Open science, reproducibility, and transparency in ecology

TitleOpen science, reproducibility, and transparency in ecology
Publication TypeJournal Article
Year of Publication2019
AuthorsPowers, SM, Hampton, SE
JournalEcological Applications
Type of ArticleJournal Article

Reproducibility is a key tenet of the scientific process that dictates the reliability and generality of results and methods. The complexities of ecological observations and data present novel challenges in satisfying needs for reproducibility and also transparency. Ecological systems are dynamic and heterogeneous, interacting with numerous factors that sculpt natural history and that investigators cannot completely control. Observations may be highly dependent on spatial and temporal context, making them very difficult to reproduce, but computational reproducibility can still be achieved. Computational reproducibility often refers to the ability to produce equivalent analytical outcomes from the same data set using the same code and software as the original study. When coded workflows are shared, authors and editors provide transparency for readers and allow other researchers to build directly and efficiently on primary work. These qualities may be especially important in ecological applications that have important or controversial implications for science, management, and policy. Expectations for computational reproducibility and transparency are shifting rapidly in the sciences. In this work, we highlight many of the unique challenges for ecology along with practical guidelines for reproducibility and transparency, as ecologists continue to participate in the stewardship of critical environmental information and ensure that research methods demonstrate integrity.

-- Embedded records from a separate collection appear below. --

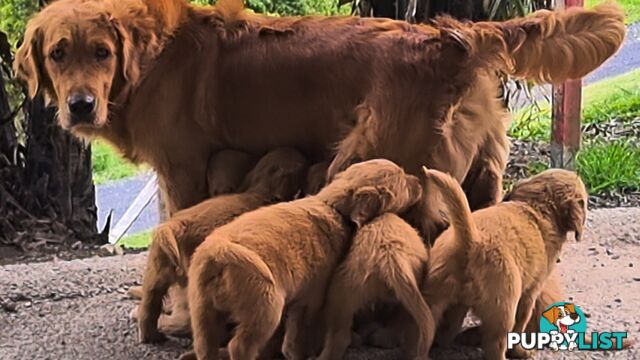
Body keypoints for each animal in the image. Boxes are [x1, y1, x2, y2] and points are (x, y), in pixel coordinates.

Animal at [180, 160, 420, 360]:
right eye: (402, 180)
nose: (418, 181)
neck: (332, 205)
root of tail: (218, 255)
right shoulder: (311, 297)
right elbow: (297, 333)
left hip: (201, 309)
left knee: (205, 344)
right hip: (264, 307)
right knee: (239, 346)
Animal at [422, 169, 588, 360]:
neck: (537, 208)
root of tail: (472, 240)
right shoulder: (531, 291)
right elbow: (522, 321)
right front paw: (520, 351)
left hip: (435, 297)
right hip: (505, 306)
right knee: (495, 344)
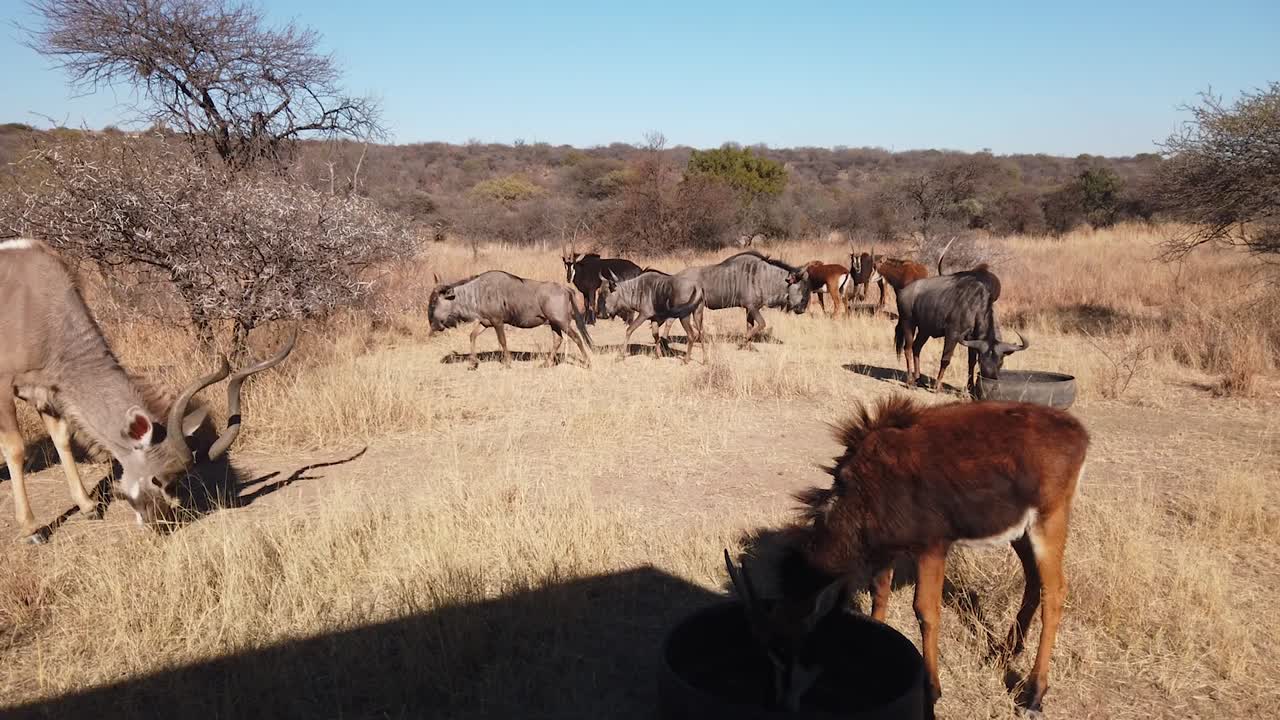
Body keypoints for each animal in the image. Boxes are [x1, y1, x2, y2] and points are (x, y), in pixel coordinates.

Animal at [0, 238, 296, 543]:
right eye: (157, 479)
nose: (158, 523)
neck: (40, 304)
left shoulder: (46, 390)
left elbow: (62, 439)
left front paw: (88, 507)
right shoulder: (5, 387)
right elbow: (15, 449)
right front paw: (32, 529)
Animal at [428, 271, 592, 370]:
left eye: (434, 301)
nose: (433, 326)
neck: (477, 292)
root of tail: (566, 289)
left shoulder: (497, 322)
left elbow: (502, 341)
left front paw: (507, 363)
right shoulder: (485, 322)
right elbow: (472, 336)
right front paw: (472, 363)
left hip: (561, 322)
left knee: (577, 338)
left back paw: (587, 363)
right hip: (554, 323)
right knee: (557, 340)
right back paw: (546, 363)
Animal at [724, 393, 1089, 716]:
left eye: (789, 649)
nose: (781, 705)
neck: (868, 483)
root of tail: (1075, 430)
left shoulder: (932, 548)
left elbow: (925, 612)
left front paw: (933, 689)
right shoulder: (884, 550)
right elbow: (880, 595)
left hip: (1049, 520)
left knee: (1055, 592)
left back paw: (1034, 695)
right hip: (1020, 531)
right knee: (1033, 581)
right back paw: (1004, 653)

Ecologists have long faced a novel challenge not routinely encountered in less field-oriented sciences: repeated testing is fundamental to the scientific method (Popper 1934) yet it is impossible to perfectly repeat observational studies of the natural world (Vanderbilt and Blankman 2017). This issue is timely as scientists across disciplines increasingly recognize the challenges of reproducing published results, and the threats that irreproducible results pose to the scientific process (Munafo et al. 2017). Reproducibility and transparency issues are particularly important for scientists engaged in actionable science and ecological applications; this work often feeds back rapidly and directly on biota, ecosystems, and people who have stakes in conservation or management outcomes, in turn affecting perceptions about the integrity of our field.

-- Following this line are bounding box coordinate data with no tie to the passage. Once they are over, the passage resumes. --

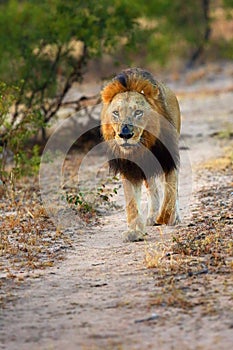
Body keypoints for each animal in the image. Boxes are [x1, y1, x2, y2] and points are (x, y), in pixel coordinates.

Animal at [100, 68, 180, 243]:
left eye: (138, 112)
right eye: (116, 113)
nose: (125, 134)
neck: (142, 148)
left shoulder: (168, 159)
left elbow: (170, 191)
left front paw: (165, 217)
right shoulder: (130, 169)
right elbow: (131, 203)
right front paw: (134, 232)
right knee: (152, 189)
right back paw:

For ecologists engaged in observational and field-based studies, data are often highly dependent on the spatial and temporal context of the specific system (Huang 2014, Schnitzer and Carson 2016, LaDeau et al. 2017, Peters and Okin 2017). The weather does not recycle itself. Gradual changes over time, regime shifts, and legacies of past events can greatly influence how natural systems work, as well as our perceptions about how they work (Magnuson 1990). With this complexity, ecology has relied on deep understanding of natural history as a source of ideas about pattern and process (Anderson 2017), often through long periods of intensive observation that could be argued as irreproducible. Even if we could bring back our predecessors, many of their study systems now bear little resemblance to earlier states.

Such irregularities in the natural world can torment experimental ecologists. Repeated or replicated sequences in time are elusive and, likewise, neighboring populations, communities, or ecosystems observed within the same day or year can still differ in important ways that affect the outcomes of studies. Thus, while broad guidelines for reproducible research in the sciences are available (Sandve et al. 2013), ecologists face novel challenges that complicate adoption of such general practices. These challenges are linked to the heterogeneity of the systems we study, as well as the approaches and information we use. Strategies that increase the reproducibility of ecological studies are being pursued (Milcu et al. 2018) and it is important that ecologists address these issues if we are to continue serving a critical role in understanding the complex dynamics of the biosphere in the Anthropocene.